Frank Rosenthal (Casino)
Scorsese’s spiritual sequel to Goodfellas, 1995’s Casino, starred Robert De Niro as Sam “Ace” Rothstein, a Jewish bookkeeper and handicapper brought in by the Mob to run the Tangiers casino in Vegas. Rothstein was based on Frank “Lefty” Rosenthal, who ran several casinos for the Chicago mob, married (and lost much of his money) to a troubled woman, and survived a car bombing attempt. After the film’s release, Rosenthal moved to Florida, and though he could no longer gamble at (or even enter) casinos, he soon found a way to continue his life’s work: running a sports betting website, and consulting for various offshore sports books. Rosenthal died in 2008 of natural causes; he was 79 years old.
Erin Brockovich (Erin Brockovich)
Julia Roberts won an Academy Award for her portrayal of the California legal assistant who helped the residents of Hinkley, California take on Pacific Gas & Electric for unsafe levels of hexavalent chromium in local groundwater, leading to a $333 million settlement. Her subsequent anti-pollution work was only bolstered by the high profile of the hit film, and she went on to investigate cases of pollution in Missouri, Texas, and Louisiana. She’s also hosted two television shows, written a bestselling book, and continues to work as a consultant for several law firms.
Will Jimeno (World Trade Center)
The story of Port Authority Police Officers John McLoughlin and Will Jimeno, the last two men rescued from the rubble of the World Trade Center after the attack of September 11, was the basis for Oliver Stone’s 2006 film, with Nicolas Cage playing McLoughlin and Michael Peña as Jimeno. But that wasn’t the end of Jimeno’s good fortune; in 2008, he appeared as a contestant on Deal or No Deal, taking home $271,000.

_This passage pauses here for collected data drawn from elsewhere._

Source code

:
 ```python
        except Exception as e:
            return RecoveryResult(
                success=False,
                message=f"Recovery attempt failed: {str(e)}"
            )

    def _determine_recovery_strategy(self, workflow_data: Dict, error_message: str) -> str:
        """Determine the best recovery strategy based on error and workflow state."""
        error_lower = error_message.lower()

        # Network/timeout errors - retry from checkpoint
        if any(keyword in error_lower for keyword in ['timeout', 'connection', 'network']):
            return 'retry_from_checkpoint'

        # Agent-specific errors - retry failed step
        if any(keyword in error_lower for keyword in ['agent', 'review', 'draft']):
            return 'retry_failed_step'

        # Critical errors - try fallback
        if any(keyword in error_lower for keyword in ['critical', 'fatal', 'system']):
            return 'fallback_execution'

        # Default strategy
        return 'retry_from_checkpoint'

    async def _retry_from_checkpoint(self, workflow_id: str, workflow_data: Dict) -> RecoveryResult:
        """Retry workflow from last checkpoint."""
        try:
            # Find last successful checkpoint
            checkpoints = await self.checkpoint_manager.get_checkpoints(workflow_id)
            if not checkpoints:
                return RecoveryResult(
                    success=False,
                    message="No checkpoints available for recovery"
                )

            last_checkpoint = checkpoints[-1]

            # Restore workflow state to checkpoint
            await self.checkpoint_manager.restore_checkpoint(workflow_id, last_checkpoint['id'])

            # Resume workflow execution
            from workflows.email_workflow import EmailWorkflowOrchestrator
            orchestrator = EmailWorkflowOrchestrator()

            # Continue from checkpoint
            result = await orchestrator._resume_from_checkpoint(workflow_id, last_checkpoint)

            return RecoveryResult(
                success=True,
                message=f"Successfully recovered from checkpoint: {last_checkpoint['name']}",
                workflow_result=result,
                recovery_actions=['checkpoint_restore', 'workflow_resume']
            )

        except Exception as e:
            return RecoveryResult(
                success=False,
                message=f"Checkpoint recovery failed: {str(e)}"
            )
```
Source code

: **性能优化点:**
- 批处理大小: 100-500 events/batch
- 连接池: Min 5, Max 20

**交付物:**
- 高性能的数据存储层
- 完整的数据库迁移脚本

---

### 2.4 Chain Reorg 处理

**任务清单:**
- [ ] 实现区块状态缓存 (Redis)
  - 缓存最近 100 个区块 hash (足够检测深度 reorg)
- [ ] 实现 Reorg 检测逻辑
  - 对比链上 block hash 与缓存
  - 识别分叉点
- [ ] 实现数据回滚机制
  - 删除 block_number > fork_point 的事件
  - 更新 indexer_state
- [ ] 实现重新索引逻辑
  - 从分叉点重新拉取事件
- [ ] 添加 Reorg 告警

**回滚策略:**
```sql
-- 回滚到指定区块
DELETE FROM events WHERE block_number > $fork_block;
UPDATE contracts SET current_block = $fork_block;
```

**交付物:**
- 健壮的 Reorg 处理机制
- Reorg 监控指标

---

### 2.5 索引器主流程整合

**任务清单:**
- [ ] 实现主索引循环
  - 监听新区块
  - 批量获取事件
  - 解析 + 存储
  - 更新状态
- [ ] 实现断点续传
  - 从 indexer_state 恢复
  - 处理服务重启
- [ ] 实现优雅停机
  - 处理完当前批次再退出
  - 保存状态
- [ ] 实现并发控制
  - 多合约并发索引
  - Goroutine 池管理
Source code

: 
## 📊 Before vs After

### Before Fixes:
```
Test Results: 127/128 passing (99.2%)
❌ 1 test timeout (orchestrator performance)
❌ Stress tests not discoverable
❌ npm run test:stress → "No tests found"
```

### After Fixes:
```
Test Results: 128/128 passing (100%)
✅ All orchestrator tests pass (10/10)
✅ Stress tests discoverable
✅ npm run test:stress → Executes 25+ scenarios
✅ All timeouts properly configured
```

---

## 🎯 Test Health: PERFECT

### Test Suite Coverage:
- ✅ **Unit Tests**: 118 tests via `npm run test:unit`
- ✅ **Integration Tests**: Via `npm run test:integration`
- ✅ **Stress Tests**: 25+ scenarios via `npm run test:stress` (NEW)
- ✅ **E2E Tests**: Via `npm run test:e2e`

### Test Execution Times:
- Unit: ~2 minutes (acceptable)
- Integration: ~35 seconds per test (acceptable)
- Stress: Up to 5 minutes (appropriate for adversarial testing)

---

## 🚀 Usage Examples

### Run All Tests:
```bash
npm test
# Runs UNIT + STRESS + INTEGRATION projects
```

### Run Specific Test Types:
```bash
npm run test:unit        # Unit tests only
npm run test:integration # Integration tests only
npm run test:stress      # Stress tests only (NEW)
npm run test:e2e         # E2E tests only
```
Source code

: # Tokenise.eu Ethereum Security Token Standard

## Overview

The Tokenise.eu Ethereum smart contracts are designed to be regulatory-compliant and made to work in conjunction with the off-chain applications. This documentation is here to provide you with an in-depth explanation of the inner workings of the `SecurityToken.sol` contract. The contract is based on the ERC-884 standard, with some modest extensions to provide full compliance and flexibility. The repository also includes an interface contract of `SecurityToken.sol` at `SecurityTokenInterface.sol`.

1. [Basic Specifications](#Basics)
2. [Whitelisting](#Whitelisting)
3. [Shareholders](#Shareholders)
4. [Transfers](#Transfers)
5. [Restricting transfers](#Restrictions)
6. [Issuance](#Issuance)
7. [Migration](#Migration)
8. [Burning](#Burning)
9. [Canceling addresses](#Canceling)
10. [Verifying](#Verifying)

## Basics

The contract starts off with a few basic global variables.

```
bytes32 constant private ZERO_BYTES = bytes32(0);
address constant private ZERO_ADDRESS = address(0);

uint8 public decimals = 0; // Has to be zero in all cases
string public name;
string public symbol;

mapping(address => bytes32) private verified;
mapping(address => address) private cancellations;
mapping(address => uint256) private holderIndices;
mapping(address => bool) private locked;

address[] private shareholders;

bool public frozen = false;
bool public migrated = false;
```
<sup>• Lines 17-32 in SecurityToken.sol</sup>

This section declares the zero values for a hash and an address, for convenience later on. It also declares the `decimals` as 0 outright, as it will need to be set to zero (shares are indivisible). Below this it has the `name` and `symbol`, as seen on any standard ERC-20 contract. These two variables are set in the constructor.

Julie Powell (Julie & Julia)
Nora Ephron’s 2008 comedy Julie & Julia intermingled Julia Child’s autobiography My Life in France with Julie Powell’s memoir, based on her Julie/Julia Project blog, in which she attempts to cook all the recipes in Child’s Mastering the Art of French Cooking in a year. One of the film’s major characters is Powell’s husband Eric (played by Chris Messina), whose skepticism ultimately gives way to patience, understanding, and a happy ending. So it was a bit of a shocker to read Powell’s follow-up book Cleaving, and discover that in the ensuing years, both she and Eric had long-term affairs that nearly destroyed the marriage (with hers described, in explicit detail, in the book). But they’re still together, and at last check-in, Powell is working as a butcher and writing a novel.